Music

Chris Robinson Brotherhood keeps ‘60s counterculture in its sights

You might hear Chris Robinson sing about the cryptic ramblings of a Tarot character or a “sweet sister” who “rolls her own.”

But you probably won’t witness Robinson, who rose to fame fronting the Black Crowes, spewing political commentary. At least not on stage.

“I keep being positive, I keep thinking there’s a sour-faced, hate-filled, old, white man running this country and something will change,” says the Chris Robinson Brotherhood bandleader. “But until that fair day, I think about putting out the reverberations of positivity and of love and of strength and of compassion, and if you can do that in a little country rock song and keep a smile on your face and keep someone dancing, that’s the best.”

Robinson, speaking to The Post from a tour stop in St. Louis, will bring the CRB to Brooklyn Steel on Sunday, Nov. 4. It will be the group’s first show at the Williamsburg venue.

The Georgia native started the CRB in 2011 while the Black Crowes were in the midst of a reunion that fell apart in 2015. The prolific CRB, which has released five studio albums and has completed a sixth, “Servants of the Sun,” is his main gig now. With a looser, more psychedelic sound than the Southern-flavored guitar rock of the Crowes, the CRB takes cues from the ’60s San Francisco scene that spawned the Grateful Dead and like-minded musical and social experimentalists.

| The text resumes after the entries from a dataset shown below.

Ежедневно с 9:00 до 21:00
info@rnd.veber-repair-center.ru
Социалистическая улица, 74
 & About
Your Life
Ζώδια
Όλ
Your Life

Chris Robinson Brotherhood
Chris Robinson Brotherhood: Jeff Hill, Neal Casal, Adam MacDougall, Tony Leone and Chris RobinsonJay Blakesberg

The CRB’s latest live album, “Betty’s Midwestern Blends,” out Nov. 16 on Robinson’s own Silver Arrow records, is the fourth in a series curated by Betty Cantor-Jackson, herself a part of Deadhead lore for her coveted concert recordings known as “Betty boards.”

Robinson, who jokes that Cantor-Jackson is “like having your amazing LSD mom on the tour bus,” met her a few years ago at hippie hero Wavy Gravy’s birthday party. The new “Betty’s Blends,” recorded in October 2016 at shows in Chicago, Milwaukee and Madison, Wisconsin, features sprawling CRB tunes like “Narcissus Soaking Wet” alongside a spirited cover of Steppenwolf’s “Magic Carpet Ride” and a funky overhaul of the Bob Dylan classic “It’s All Over Now Baby Blue.”

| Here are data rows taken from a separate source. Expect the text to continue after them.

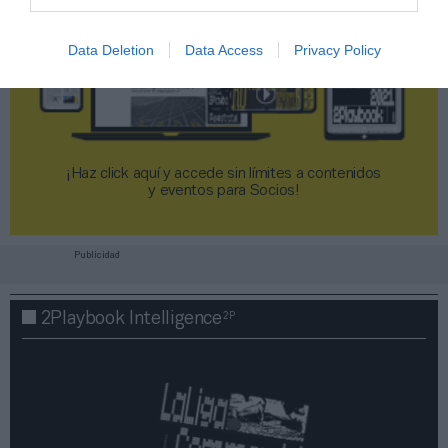
Data Deletion
Data Access
Privacy Policy
¡Haz click aquí y accede sin límites a contenidos
y eventos para Socios!​​​​​​​
Publicidad
2P
2Playbook Intelligence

Robinson said he’ll bring Cantor-Jackson to shows in the Pacific Northwest to capture what will be Vol. 5.

2018 is the fourth straight year the CRB — Robinson (vocals and guitar), Neal Casal (guitar), Tony Leone (drums), Adam MacDougall (keyboards) and Jeff Hill (bass) — will play more than 200 shows.

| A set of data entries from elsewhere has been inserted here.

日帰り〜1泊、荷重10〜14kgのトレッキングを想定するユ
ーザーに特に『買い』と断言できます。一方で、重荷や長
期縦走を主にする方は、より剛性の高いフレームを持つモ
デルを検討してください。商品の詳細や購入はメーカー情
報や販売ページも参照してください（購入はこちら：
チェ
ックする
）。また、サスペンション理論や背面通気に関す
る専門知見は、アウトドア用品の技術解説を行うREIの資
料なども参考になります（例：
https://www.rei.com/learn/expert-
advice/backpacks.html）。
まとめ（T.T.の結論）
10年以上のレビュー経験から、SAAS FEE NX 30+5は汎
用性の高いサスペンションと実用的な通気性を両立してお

Robinson’s estranged brother and fellow Black Crowes founder, Rich Robinson, in 2016 launched The Magpie Salute, a band that features some fellow former Crowes. Chris, for his part, played Crowes songs with a new band, As The Crow Flies, this year. The siblings no longer speak, with Rich recently saying in a radio interview, “I don’t have a brother anymore.”

While Robinson is an unabashed Deadhead, he’s not a fan of Dead and Company, the stadium-filling outfit featuring core Dead members Bob Weir, Bill Kreutzmann and Mickey Hart as well as pop superstar John Mayer.

“No, no, I don’t go to, like, corporate shows,” he says. “Everyone says it’s great, everyone has fun, that’s all that matters.”